◆ PROBLEM
Copy out all the records exactly.

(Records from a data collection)
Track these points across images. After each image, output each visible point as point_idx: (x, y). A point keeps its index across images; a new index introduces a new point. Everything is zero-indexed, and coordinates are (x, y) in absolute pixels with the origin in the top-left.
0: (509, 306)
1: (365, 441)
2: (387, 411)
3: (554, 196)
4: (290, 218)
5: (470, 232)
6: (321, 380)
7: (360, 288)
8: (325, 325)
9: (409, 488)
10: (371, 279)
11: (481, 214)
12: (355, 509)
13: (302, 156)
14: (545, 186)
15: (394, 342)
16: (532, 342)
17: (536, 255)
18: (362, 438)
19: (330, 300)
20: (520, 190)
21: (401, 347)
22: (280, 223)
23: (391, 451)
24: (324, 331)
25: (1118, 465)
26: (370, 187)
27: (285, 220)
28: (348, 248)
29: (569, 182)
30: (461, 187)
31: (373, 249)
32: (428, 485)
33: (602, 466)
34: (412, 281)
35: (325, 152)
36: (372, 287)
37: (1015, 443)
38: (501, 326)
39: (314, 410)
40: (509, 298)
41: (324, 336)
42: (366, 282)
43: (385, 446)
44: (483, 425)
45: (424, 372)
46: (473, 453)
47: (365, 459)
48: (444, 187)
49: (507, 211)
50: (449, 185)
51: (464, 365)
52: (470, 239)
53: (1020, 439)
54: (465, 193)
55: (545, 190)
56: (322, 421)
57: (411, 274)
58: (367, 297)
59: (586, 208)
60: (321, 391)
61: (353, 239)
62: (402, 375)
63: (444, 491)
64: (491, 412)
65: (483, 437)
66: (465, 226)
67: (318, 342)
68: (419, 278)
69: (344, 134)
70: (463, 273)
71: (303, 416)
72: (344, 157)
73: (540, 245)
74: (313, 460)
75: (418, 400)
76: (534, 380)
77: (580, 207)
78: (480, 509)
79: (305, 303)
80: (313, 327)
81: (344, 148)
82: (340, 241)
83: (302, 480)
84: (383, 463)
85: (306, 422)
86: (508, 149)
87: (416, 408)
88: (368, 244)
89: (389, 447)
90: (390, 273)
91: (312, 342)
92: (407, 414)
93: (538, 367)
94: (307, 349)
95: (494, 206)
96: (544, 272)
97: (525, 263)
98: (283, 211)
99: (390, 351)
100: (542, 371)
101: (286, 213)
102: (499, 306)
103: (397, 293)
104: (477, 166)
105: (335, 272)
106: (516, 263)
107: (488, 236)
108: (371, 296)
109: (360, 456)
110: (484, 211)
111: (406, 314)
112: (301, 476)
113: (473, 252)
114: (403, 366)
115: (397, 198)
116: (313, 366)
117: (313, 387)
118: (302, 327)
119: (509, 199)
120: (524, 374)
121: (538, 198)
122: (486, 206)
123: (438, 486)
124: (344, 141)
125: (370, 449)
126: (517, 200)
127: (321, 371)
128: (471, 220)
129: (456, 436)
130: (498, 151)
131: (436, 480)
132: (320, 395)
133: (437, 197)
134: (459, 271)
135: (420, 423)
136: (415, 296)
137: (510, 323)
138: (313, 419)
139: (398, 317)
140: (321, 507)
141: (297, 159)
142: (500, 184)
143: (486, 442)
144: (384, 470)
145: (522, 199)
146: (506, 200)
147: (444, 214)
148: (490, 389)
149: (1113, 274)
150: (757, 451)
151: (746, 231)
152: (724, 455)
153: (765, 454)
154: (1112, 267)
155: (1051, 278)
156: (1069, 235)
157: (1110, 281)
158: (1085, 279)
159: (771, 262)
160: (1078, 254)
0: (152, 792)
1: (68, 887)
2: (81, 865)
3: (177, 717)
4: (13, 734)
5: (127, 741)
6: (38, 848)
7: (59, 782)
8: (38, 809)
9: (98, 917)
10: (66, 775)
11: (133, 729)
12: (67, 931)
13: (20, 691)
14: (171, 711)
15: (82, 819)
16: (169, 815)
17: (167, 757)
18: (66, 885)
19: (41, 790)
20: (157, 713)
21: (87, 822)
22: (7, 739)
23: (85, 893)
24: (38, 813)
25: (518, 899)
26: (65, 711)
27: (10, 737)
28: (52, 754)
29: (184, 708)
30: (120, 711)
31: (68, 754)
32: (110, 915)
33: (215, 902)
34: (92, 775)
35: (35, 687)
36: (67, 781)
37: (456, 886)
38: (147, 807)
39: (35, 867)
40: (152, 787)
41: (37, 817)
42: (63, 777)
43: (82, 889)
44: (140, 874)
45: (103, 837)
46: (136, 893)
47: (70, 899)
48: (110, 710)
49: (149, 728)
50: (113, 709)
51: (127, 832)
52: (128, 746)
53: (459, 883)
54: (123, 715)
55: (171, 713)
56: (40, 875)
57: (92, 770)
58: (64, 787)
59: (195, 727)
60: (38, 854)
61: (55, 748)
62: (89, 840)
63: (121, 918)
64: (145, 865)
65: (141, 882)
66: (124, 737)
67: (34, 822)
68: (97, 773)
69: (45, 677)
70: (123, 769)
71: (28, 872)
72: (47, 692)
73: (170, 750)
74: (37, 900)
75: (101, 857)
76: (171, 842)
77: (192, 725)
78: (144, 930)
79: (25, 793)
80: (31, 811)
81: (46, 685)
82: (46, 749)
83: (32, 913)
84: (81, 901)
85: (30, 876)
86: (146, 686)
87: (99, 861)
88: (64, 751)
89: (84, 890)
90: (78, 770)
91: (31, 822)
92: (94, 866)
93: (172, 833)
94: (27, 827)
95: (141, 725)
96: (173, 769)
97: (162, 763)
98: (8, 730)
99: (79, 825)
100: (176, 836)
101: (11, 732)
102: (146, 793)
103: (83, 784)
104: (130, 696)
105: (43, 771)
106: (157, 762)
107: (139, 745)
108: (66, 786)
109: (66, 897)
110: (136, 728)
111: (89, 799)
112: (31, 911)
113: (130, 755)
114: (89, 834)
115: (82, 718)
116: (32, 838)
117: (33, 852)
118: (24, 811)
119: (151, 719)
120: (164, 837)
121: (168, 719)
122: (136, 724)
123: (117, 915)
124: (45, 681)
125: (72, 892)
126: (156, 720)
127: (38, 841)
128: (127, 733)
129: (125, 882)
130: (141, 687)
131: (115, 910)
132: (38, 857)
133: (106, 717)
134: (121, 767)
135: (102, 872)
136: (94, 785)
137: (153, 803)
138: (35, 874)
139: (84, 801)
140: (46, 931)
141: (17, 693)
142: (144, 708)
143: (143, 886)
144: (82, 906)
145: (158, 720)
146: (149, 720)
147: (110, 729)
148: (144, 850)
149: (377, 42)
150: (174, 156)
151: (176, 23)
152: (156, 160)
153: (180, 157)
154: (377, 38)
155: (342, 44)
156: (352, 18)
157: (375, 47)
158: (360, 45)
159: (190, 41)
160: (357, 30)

◆ EXERCISE ANSWER
Track these points across images. After each image, output each visible point as point_idx: (x, y). A point keeps its index across images; a new index introduces a new point. Everything is zero-indexed, and coordinates are (x, y) in absolute pixels with the origin in the top-left.
0: (509, 306)
1: (365, 441)
2: (387, 411)
3: (554, 196)
4: (290, 218)
5: (470, 232)
6: (321, 380)
7: (360, 288)
8: (325, 325)
9: (409, 488)
10: (371, 279)
11: (481, 214)
12: (355, 509)
13: (302, 156)
14: (545, 186)
15: (394, 342)
16: (532, 342)
17: (536, 255)
18: (362, 438)
19: (330, 300)
20: (520, 190)
21: (401, 347)
22: (280, 223)
23: (391, 451)
24: (324, 331)
25: (1118, 465)
26: (370, 187)
27: (285, 220)
28: (348, 248)
29: (569, 182)
30: (461, 187)
31: (373, 249)
32: (428, 485)
33: (602, 466)
34: (412, 281)
35: (325, 152)
36: (372, 287)
37: (1015, 443)
38: (501, 326)
39: (314, 410)
40: (509, 298)
41: (324, 336)
42: (366, 282)
43: (385, 446)
44: (483, 425)
45: (424, 372)
46: (473, 453)
47: (365, 459)
48: (444, 187)
49: (507, 211)
50: (449, 185)
51: (464, 365)
52: (470, 239)
53: (1020, 439)
54: (465, 193)
55: (545, 190)
56: (322, 421)
57: (411, 274)
58: (367, 297)
59: (586, 208)
60: (321, 391)
61: (353, 239)
62: (402, 375)
63: (444, 491)
64: (491, 412)
65: (483, 437)
66: (465, 226)
67: (318, 342)
68: (419, 278)
69: (344, 134)
70: (463, 273)
71: (303, 416)
72: (344, 157)
73: (540, 245)
74: (313, 460)
75: (418, 400)
76: (534, 380)
77: (580, 207)
78: (480, 509)
79: (305, 303)
80: (313, 327)
81: (344, 148)
82: (340, 241)
83: (302, 480)
84: (383, 463)
85: (306, 422)
86: (508, 149)
87: (416, 408)
88: (368, 244)
89: (389, 447)
90: (390, 273)
91: (312, 342)
92: (407, 414)
93: (538, 367)
94: (307, 349)
95: (494, 206)
96: (544, 272)
97: (525, 263)
98: (283, 211)
99: (390, 351)
100: (542, 371)
101: (286, 213)
102: (499, 306)
103: (397, 293)
104: (477, 166)
105: (335, 272)
106: (516, 263)
107: (488, 236)
108: (371, 296)
109: (360, 456)
110: (484, 211)
111: (406, 314)
112: (301, 476)
113: (473, 252)
114: (403, 366)
115: (397, 198)
116: (313, 366)
117: (313, 387)
118: (302, 327)
119: (509, 199)
120: (524, 374)
121: (538, 198)
122: (486, 206)
123: (438, 486)
124: (344, 141)
125: (370, 449)
126: (517, 200)
127: (321, 371)
128: (471, 220)
129: (456, 436)
130: (498, 151)
131: (436, 480)
132: (320, 395)
133: (437, 197)
134: (459, 271)
135: (420, 423)
136: (415, 296)
137: (510, 323)
138: (313, 419)
139: (398, 317)
140: (321, 507)
141: (297, 159)
142: (500, 184)
143: (486, 442)
144: (384, 470)
145: (522, 199)
146: (506, 200)
147: (444, 214)
148: (490, 389)
149: (1113, 274)
150: (757, 451)
151: (746, 231)
152: (724, 455)
153: (765, 454)
154: (1112, 267)
155: (1051, 278)
156: (1069, 235)
157: (1110, 281)
158: (1085, 279)
159: (771, 262)
160: (1078, 254)
0: (152, 792)
1: (68, 887)
2: (81, 865)
3: (177, 717)
4: (13, 734)
5: (127, 741)
6: (38, 848)
7: (59, 782)
8: (38, 809)
9: (98, 917)
10: (66, 775)
11: (133, 729)
12: (67, 931)
13: (20, 691)
14: (171, 711)
15: (82, 819)
16: (169, 815)
17: (167, 757)
18: (66, 885)
19: (41, 790)
20: (157, 713)
21: (87, 822)
22: (7, 739)
23: (85, 893)
24: (38, 813)
25: (518, 899)
26: (65, 711)
27: (10, 737)
28: (52, 754)
29: (184, 708)
30: (120, 711)
31: (68, 754)
32: (110, 915)
33: (215, 902)
34: (92, 775)
35: (35, 687)
36: (67, 781)
37: (456, 886)
38: (147, 807)
39: (35, 867)
40: (152, 787)
41: (37, 817)
42: (63, 777)
43: (82, 889)
44: (140, 874)
45: (103, 837)
46: (136, 893)
47: (70, 899)
48: (110, 710)
49: (149, 728)
50: (113, 709)
51: (127, 832)
52: (128, 746)
53: (459, 883)
54: (123, 715)
55: (171, 713)
56: (40, 875)
57: (92, 770)
58: (64, 787)
59: (195, 727)
60: (38, 854)
61: (55, 748)
62: (89, 840)
63: (121, 918)
64: (145, 865)
65: (141, 882)
66: (124, 737)
67: (34, 822)
68: (97, 773)
69: (45, 677)
70: (123, 769)
71: (28, 872)
72: (47, 692)
73: (170, 750)
74: (37, 900)
75: (101, 857)
76: (171, 842)
77: (192, 725)
78: (144, 930)
79: (25, 793)
80: (31, 811)
81: (46, 685)
82: (46, 749)
83: (32, 913)
84: (81, 901)
85: (30, 876)
86: (146, 686)
87: (99, 861)
88: (64, 751)
89: (84, 890)
90: (78, 770)
91: (31, 822)
92: (94, 866)
93: (172, 833)
94: (27, 827)
95: (141, 725)
96: (173, 769)
97: (162, 763)
98: (8, 730)
99: (79, 825)
100: (176, 836)
101: (11, 732)
102: (146, 793)
103: (83, 784)
104: (130, 696)
105: (43, 771)
106: (157, 762)
107: (139, 745)
108: (66, 786)
109: (66, 897)
110: (136, 728)
111: (89, 799)
112: (31, 911)
113: (130, 755)
114: (89, 834)
115: (82, 718)
116: (32, 838)
117: (33, 852)
118: (24, 811)
119: (151, 719)
120: (164, 837)
121: (168, 719)
122: (136, 724)
123: (117, 915)
124: (45, 681)
125: (72, 892)
126: (156, 720)
127: (38, 841)
128: (127, 733)
129: (125, 882)
130: (141, 687)
131: (115, 910)
132: (38, 857)
133: (106, 717)
134: (121, 767)
135: (102, 872)
136: (94, 785)
137: (153, 803)
138: (35, 874)
139: (84, 801)
140: (46, 931)
141: (17, 693)
142: (144, 708)
143: (143, 886)
144: (82, 906)
145: (158, 720)
146: (149, 720)
147: (110, 729)
148: (144, 850)
149: (377, 42)
150: (174, 156)
151: (176, 23)
152: (156, 160)
153: (180, 157)
154: (377, 38)
155: (342, 44)
156: (352, 18)
157: (375, 47)
158: (360, 45)
159: (190, 41)
160: (357, 30)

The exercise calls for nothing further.